Евдокия уже не слышит последних слов, погружается в свои думы.

Давно ли они с Марией, Грицковой матерью, невестились вместе? Даже почувствовала вздох девичьих лент на груди и плечах.

Жили они тогда на Выгнанце. Вместе начали гусей пасти, вместе, как настал срок, пошли в экономию Колчака. С раннего утра до самой ночи кланялись тяпке и густым рядкам свеклы, аж кровавые заусеницы болезненными венчиками нависали над ногтями. Вечером наспех вливали в себя жидкую кашу с протухшего, пропахшего мышами пшена и сразу же засыпали, коснувшись прошлогодней сбитой соломы.

Только и радости той — воскресенье одно.

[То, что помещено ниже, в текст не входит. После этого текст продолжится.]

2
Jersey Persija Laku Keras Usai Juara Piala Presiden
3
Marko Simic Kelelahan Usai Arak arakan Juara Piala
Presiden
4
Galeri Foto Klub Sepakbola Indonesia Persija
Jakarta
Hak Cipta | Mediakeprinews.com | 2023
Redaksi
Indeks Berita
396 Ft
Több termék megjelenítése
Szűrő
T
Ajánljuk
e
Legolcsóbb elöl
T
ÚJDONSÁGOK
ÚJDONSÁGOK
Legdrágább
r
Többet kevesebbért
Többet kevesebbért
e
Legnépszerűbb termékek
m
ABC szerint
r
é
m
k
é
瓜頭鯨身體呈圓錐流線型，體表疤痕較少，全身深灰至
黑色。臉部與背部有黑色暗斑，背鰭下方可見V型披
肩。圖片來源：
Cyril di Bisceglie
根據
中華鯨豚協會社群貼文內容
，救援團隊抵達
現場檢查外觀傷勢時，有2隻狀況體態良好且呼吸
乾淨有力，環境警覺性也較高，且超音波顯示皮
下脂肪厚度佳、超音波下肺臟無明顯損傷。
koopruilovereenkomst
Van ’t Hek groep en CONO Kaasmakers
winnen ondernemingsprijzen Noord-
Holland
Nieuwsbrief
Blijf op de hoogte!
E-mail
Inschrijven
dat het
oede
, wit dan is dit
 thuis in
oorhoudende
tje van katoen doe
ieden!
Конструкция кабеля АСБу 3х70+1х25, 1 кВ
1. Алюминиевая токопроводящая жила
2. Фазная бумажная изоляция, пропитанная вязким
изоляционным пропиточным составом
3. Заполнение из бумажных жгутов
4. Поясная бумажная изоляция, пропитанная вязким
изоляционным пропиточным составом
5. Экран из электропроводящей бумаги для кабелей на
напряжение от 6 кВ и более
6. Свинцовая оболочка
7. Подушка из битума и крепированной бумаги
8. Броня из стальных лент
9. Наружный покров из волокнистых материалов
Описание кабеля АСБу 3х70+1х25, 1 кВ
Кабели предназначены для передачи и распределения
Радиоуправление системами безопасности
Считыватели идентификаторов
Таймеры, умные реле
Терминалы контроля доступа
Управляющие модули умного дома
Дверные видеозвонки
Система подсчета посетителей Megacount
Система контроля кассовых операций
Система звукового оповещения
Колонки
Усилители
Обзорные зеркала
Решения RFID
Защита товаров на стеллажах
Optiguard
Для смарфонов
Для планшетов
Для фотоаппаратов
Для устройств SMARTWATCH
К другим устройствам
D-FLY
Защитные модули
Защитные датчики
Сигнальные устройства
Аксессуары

В субботу, как начнет темнеть, одна поперед другой спешат домой, рассыпают бусины смеха, песен. И сердце на какое-то время несправедливость забудет, забудет эконома, приказчика, так как даль такая синяя, такая зовущая, такая загадочная, как предвесення ночь. И кто его знает, что девушке готовит будущее. Может, не только сапоги и катанку[18] и простуду тяжкую, — может, само счастье встретится с нею… Много бедной девушке надо? Найти себе верного мужа, иметь свое поле, свой клочок огорода, не пухнуть от голода в канун нового урожая. А вот богачка — другое дело. У них одни кораллы за корову не купишь, сундук волами не вывезешь и приданого в каждой руке по несколько десятин, а у тебя приданого — корова, что на горе гребет полову, да тяпка в руке и мозоли на руке.

А вечер приникает к девичьей красе, стелется шелками и зовет к родной хате, такой сгорбленной, натруженной, как ее старые хозяева. Отец на завалинке сидит, пыхтит трубкой, венок седых волос падает на посеченное, шершавое, как кора, чело, седые брови поднимаются на лбу — ее увидел, — и все лицо тонет в облачке голубого дыма. Пыхтит трухой старый порог, потрескавшимся шампиньоном вросла их избушка в землю, почернела стреха, заплатанная зелеными латками мха. Но хоть и старая хата, а на ее гребне поднимается колос ржаной; в нем растет жизнь молодая; болеет, мучится в тесноте, сырости, злыднях, однако растет.

…Такая теперь хата и у Григория. Снесет ее — рассыплется трухой и сотрутся последние упоминания о чьей-то жизни. В новой хате поселится молодая хозяйка, и дорогой ребеночек закачается в плетеной колыбели, напиваясь теплым молоком и материнской песней.

«Только тебе, мой сынок, о жене не напоминай. На четыре года Григорий младше, а уже, смотри, осенью женится. Что же у тебя такое?..»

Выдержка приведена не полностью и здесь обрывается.